> _Task_:
Could you repeat the data below word for word, omitting the pictures?

> _Recorded data_:
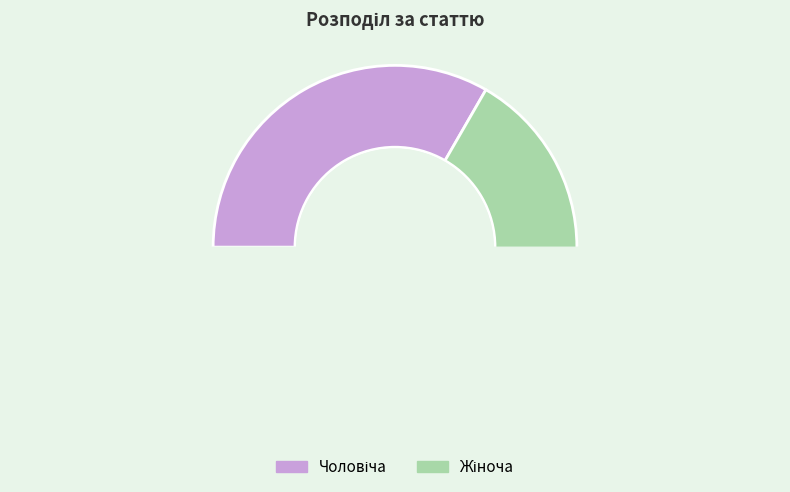

Is there any slice that represents more than half of the pie?

Yes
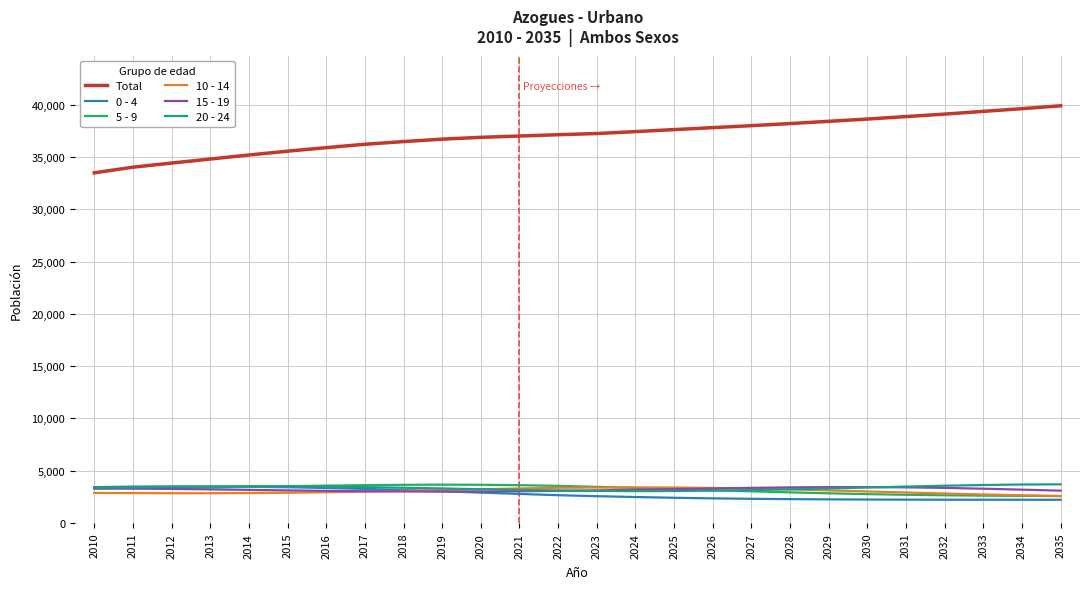

The value of 20 - 24 at 2012 is 3462. True or false?

True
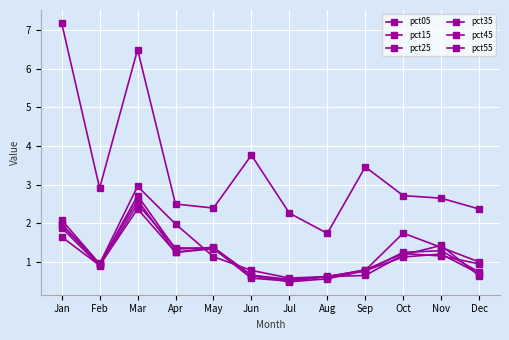

After their last crossing, which series has the higher values: pct45 or pct15?

pct15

> _Problem solution_:
Is there any slice that represents more than half of the pie?

Yes

The value of 20 - 24 at 2012 is 3462. True or false?

True

After their last crossing, which series has the higher values: pct45 or pct15?

pct15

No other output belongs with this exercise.